List of tasks =>
[1] In the BPF map review thread, what reason does the reply give for switching to call_rcu()?
[2] Continue the BPF map review thread from the point where it stops.

Document section =>
Agree that smp_mb() works as well, ok.

> syscall doesn't imply a memory barrier. And If I understand correctly,
> when the program is loaded and attached through bpf_sys_bpf, there will
> be no new syscall. >
> [1]:
> https://www.kernel.org/doc/html/latest/core-api/wrappers/memory-barriers.html
> 
>>
>>> +        atomic_or(atomic_read(&map->owned_prog_ctx),
>>> +              &inner_map->may_be_accessed_prog_ctx);
>>> +    }
>>>        bpf_map_put(inner_map);
>>>    }
>>>    diff --git a/kernel/bpf/syscall.c b/kernel/bpf/syscall.c
>>> index e2d2701ce2c45..5a7906f2b027e 100644
>>> --- a/kernel/bpf/syscall.c
>>> +++ b/kernel/bpf/syscall.c
>>> @@ -694,12 +694,20 @@ static void bpf_map_free_deferred(struct
>>> work_struct *work)
>>>    {
>>>        struct bpf_map *map = container_of(work, struct bpf_map, work);
>>>        struct btf_record *rec = map->record;
>>> +    int acc_ctx;
>>>          security_bpf_map_free(map);
>>>        bpf_map_release_memcg(map);
>>>    -    if (READ_ONCE(map->free_after_mult_rcu_gp))
>>> -        synchronize_rcu_mult(call_rcu, call_rcu_tasks_trace);
>>> +    acc_ctx = atomic_read(&map->may_be_accessed_prog_ctx) &
>>> BPF_MAP_ACC_PROG_CTX_MASK;
>>
>> The mask should not be needed.
> 
> Yep. Will remove it.
>>
>>> +    if (acc_ctx) {
>>> +        if (acc_ctx == BPF_MAP_ACC_NORMAL_PROG_CTX)
>>> +            synchronize_rcu();
>>> +        else if (acc_ctx == BPF_MAP_ACC_SLEEPABLE_PROG_CTX)
>>> +            synchronize_rcu_tasks_trace();
>>> +        else
>>> +            synchronize_rcu_mult(call_rcu, call_rcu_tasks_trace);
>>
>> Is it better to add a rcu_head to the map and then use call_rcu_().
>> e.g. when there is many delete happened to the outer map during a
>> process restart to re-populate the outer map. It is relatively much
>> cheaper to add a rcu_head to the map comparing to adding one for each
>> elem. wdyt?
> 
> Good idea. call_rcu() will be much cheaper than synchronize_rcu(). Will do.
>>
>>> +    }
>>>          /* implementation dependent freeing */
>>>        map->ops->map_free(map);
>>> @@ -5326,6 +5334,9 @@ static int bpf_prog_bind_map(union bpf_attr *attr)
>>>            goto out_unlock;
>>>        }
>>>    +    /* No need to update owned_prog_ctx, because the bpf program
>>> doesn't
>>> +     * access the map.

Data for analysis =>
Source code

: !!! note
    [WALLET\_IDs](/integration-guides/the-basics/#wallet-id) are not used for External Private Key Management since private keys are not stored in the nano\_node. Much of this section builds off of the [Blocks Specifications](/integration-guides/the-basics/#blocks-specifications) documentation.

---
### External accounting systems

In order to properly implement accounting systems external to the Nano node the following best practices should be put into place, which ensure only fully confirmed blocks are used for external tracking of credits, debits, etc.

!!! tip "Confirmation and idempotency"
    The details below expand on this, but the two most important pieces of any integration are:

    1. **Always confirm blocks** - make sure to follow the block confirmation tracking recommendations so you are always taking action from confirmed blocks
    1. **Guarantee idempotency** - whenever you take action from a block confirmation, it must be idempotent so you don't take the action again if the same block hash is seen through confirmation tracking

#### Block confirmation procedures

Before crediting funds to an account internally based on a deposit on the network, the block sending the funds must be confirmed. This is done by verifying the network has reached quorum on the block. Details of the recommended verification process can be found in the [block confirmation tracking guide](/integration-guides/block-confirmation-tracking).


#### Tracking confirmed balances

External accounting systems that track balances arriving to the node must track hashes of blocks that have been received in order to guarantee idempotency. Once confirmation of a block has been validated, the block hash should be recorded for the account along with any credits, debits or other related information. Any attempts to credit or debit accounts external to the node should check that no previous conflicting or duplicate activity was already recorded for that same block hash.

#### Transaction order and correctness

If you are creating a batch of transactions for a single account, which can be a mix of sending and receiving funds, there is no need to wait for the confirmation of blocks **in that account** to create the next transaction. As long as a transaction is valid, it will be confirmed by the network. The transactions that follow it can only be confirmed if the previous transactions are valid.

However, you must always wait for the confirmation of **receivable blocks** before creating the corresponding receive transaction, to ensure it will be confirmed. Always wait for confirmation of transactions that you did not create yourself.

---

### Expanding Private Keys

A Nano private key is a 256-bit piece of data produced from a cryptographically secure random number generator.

Answers by item =>
[1] call_rcu() will be much cheaper than synchronize_rcu().

[2]
>>> +     */
>>>        memcpy(used_maps_new, used_maps_old,
>>>               sizeof(used_maps_old[0]) * prog->aux->used_map_cnt);
>>>        used_maps_new[prog->aux->used_map_cnt] = map;
>>> diff --git a/kernel/bpf/verifier.c b/kernel/bpf/verifier.c
>>> index bd1c42eb540f1..d8d5432b240dc 100644
>>> --- a/kernel/bpf/verifier.c
>>> +++ b/kernel/bpf/verifier.c
>>> @@ -18012,12 +18012,17 @@ static int resolve_pseudo_ldimm64(struct
>>> bpf_verifier_env *env)
>>>                    return -E2BIG;
>>>                }
>>>    +            atomic_or(env->prog->aux->sleepable ?
>>> BPF_MAP_ACC_SLEEPABLE_PROG_CTX :
>>> +                                  BPF_MAP_ACC_NORMAL_PROG_CTX,
>>> +                  &map->owned_prog_ctx);

This is setting a bit. Would set_bit() work as good?

>>>                /* hold the map. If the program is rejected by verifier,
>>>                 * the map will be released by release_maps() or it
>>>                 * will be used by the valid program until it's unloaded
>>>                 * and all maps are released in free_used_maps()
>>>                 */
>>>                bpf_map_inc(map);
>>> +            /* Paired with smp_mb() in bpf_map_fd_put_ptr() */
>>> +            smp_mb__after_atomic();

To make it clearer, can this be moved immediately after the set_bit / atomic_or 
above?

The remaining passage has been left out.